Briatore, a millionaire racing mogul and professional idiot was one of the five investors who bought Queens Park Rangers in 2007 and this takeover was the subject of Sunday evening’s stunning BBC documentary QPR – 4 Year Plan. It was a fascinating and at times preposterous insight into the seismic goings-on behind the boardroom doors at Loftus Road during the tumultuous Briatore reign. The filmmakers had incredibly unprecedented access to the corridors, meetings, slanging matches and general ineptitude engulfing the upper-echelons of the club and it was certainly a timely eye-opener for any football fan. I was hopeful that I would be in for a treat before the programme even began as the BBC announcer warned that it contained “strong language from the outset”, although I have to say that I was a little relieved that he didn’t go on to say it also contained “scenes of a sexual nature”. Especially when I knew Neil Warnock was going to feature heavily.
So rather predictably, the documentary began with the frenzied days of Braitore and his fellow investors arrival at the club. For the record, the other dodgy dealers involved read like a character list from Grand Theft Auto 4. So we had Alejandro Agag, Lakshmi Mittal, Amit Bhatia and everybody’s favourite rich hobbit Bernie Ecclestone. This cast of cretins spent the first days and months of their tenure making wild proclamations such as, “we’ll bring them the Champions’ League” and “we want to make QPR an international brand”; clear then that they were a fairly grounded bunch of businessmen. However, football rarely sticks to the script and QPR’s turgid form on the pitch was a million miles away from the owners’ fanciful aspirations. It was in these difficult early months that the greasy hulk-like Briatore cemented his hilarious façade. Seemingly producing an unending trail of sweat from his enormously-bronzed forehead, Briatore spent his days in a haze of swearing, shouting, talking gibberish and generally making about as much sense as a Chris Coleman team talk. Early on in the documentary I was particularly tickled by his sheer hatred of poor Martin Rowlands, he seemed to hold the QPR midfielder personally responsible for every problem the club faced. Lack of goals on the pitch, poor attendances and the quality of the sandwiches in the restaurant, Rowlands was blamed for the lot.
And Briatore’s irrational anger didn’t end there. The venom he spat at the numerous managers passing in and out of the Loftus Road revolving doors was also entertaining. Iain Dowie, Paulo Sousa, Paul Hart and Jim Magilton were all on the receiving end of Briatore’s ire at various times – the footage of meetings with Sousa were particularly revealing and at times it felt like a Gervais-scripted comedy, such was the intense awkwardness of the interactions. Perhaps the most outrageously hysterical piece of Briatore magic though was his response to the QPR fans’ growing wrath at his ownership. After attending yet another defeat, Briatore was leaving Loftus Road to a chorus of boos and less-than-favourable chants when he became embroiled in heated discussions with supporters outside the ground. Now, put yourself in his shoes; if you owned a football club and were enduring such vociferous anger at the job you were doing, how would you attempt to rectify the situation? Maybe you would do what Briatore did: announce to the assembled fans that, “I want the names of all the people booing me” before theatrically throwing his hand in the air and adding, “or I sell the club”. Yeah that’ll work Flavio, you tool.

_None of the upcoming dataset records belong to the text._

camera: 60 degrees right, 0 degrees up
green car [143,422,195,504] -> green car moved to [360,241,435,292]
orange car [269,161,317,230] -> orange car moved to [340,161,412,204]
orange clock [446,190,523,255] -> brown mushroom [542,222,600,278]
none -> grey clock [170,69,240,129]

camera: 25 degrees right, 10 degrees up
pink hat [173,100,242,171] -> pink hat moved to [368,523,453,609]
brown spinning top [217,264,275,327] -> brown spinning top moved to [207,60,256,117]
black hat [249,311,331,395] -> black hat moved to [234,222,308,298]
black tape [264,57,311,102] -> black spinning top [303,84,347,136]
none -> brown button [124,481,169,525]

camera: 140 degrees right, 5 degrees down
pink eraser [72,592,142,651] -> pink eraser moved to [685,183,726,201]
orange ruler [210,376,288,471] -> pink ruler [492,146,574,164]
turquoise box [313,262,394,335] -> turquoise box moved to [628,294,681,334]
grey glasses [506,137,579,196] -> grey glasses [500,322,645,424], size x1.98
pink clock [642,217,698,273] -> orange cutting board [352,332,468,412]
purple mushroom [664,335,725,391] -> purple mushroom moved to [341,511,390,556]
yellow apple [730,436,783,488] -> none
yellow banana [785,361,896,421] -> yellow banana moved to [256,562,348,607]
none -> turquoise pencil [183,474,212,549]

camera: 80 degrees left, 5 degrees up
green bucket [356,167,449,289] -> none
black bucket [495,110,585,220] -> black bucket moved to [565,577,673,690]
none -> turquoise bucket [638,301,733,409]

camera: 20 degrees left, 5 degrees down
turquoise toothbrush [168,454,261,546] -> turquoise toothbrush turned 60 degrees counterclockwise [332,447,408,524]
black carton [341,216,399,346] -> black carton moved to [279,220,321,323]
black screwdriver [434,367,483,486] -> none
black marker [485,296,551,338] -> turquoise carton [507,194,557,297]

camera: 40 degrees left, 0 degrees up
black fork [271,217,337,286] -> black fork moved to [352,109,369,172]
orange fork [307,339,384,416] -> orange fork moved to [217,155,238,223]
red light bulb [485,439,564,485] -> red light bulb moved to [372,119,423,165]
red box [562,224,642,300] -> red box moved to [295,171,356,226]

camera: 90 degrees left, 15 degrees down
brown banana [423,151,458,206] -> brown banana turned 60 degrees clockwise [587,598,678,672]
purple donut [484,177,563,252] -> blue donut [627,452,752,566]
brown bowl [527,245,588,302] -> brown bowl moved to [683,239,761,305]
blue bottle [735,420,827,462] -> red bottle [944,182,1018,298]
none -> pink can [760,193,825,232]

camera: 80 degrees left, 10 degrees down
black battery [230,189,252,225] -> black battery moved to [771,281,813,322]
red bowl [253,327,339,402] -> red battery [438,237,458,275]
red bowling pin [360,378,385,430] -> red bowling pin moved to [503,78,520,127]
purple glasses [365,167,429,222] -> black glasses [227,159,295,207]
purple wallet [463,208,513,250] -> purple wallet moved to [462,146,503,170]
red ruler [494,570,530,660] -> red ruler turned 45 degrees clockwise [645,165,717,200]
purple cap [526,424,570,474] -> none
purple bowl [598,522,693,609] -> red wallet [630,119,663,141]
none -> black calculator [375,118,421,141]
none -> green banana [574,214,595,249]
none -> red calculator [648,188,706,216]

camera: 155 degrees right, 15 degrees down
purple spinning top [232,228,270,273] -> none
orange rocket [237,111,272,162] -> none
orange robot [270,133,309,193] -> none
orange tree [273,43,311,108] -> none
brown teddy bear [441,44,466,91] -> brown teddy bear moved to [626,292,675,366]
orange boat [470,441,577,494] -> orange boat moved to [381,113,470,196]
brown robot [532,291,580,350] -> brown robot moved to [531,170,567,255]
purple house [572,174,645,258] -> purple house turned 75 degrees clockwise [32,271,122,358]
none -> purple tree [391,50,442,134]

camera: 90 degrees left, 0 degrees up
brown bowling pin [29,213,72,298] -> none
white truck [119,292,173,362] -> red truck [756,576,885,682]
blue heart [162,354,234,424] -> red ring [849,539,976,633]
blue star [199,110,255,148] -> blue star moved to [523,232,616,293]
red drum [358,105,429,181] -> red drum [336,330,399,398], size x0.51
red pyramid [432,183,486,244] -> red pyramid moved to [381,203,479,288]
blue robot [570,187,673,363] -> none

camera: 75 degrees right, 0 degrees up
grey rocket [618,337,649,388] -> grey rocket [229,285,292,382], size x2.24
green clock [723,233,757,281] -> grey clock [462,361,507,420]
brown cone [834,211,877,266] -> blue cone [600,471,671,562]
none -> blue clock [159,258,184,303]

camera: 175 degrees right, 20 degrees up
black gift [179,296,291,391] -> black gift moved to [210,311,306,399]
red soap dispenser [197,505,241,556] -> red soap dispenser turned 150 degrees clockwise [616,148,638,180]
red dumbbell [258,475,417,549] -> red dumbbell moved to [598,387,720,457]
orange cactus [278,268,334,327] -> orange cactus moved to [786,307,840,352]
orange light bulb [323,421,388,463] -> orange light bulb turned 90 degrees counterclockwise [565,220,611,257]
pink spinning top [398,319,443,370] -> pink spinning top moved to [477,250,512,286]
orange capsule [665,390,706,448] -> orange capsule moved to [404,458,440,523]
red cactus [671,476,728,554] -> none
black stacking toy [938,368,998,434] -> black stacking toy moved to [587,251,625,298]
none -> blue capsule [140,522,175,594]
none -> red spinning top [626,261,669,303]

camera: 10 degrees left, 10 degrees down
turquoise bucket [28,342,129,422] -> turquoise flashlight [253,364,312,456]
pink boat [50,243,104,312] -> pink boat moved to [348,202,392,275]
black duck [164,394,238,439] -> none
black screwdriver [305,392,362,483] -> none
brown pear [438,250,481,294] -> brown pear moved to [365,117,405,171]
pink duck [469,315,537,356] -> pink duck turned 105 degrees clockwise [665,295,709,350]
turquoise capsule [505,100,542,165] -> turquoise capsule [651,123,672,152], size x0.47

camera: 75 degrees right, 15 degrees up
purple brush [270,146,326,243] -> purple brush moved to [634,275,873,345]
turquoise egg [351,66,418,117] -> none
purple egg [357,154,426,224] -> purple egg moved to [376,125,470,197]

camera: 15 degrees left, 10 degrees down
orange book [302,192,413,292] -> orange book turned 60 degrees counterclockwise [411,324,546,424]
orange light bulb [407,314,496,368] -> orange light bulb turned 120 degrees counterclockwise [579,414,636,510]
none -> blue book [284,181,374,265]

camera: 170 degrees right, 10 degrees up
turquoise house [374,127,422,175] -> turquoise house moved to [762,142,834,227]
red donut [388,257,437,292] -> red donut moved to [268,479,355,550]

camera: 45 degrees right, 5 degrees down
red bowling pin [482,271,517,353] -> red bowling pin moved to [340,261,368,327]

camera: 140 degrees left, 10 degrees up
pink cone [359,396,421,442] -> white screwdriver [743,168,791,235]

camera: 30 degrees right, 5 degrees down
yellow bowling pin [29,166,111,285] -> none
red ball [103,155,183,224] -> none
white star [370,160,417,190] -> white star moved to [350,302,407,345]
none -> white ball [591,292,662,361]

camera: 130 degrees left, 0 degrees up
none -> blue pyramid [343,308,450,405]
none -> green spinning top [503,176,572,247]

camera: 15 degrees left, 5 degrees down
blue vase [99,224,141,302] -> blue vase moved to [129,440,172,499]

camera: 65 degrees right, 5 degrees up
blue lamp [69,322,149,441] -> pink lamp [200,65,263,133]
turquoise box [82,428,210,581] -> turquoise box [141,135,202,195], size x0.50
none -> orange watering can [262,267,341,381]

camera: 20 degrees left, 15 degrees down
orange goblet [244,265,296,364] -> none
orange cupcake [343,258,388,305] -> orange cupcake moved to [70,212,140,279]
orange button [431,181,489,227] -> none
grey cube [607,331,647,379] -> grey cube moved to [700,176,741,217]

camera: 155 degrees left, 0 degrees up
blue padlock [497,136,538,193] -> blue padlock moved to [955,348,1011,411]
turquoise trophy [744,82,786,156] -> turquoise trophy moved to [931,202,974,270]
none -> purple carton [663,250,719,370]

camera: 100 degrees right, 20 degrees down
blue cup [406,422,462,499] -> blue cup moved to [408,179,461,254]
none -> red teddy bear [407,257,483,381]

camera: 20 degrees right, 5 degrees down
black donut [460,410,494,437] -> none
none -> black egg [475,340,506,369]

As much as I found this engaging documentary funny, it also served as a stark warning about some of the murky business types currently infiltrating the world of football. If the chaotic disarray of in-fighting, inappropriate interfering, shadowy deals and plain incompetence is endemic of the current crop of owners, then the game of football is in a far worse state than we thought. I don’t do this often, but if you can catch QPR – 4 Year Plan on the BBC iPlayer, then you should do so right now, it really is a terrific watch. Just be wary though, it may make uncomfortable viewing for fans of teams with questionable owners, although I can assure you that Neil Warnock keeps all of his clothes on. Phew.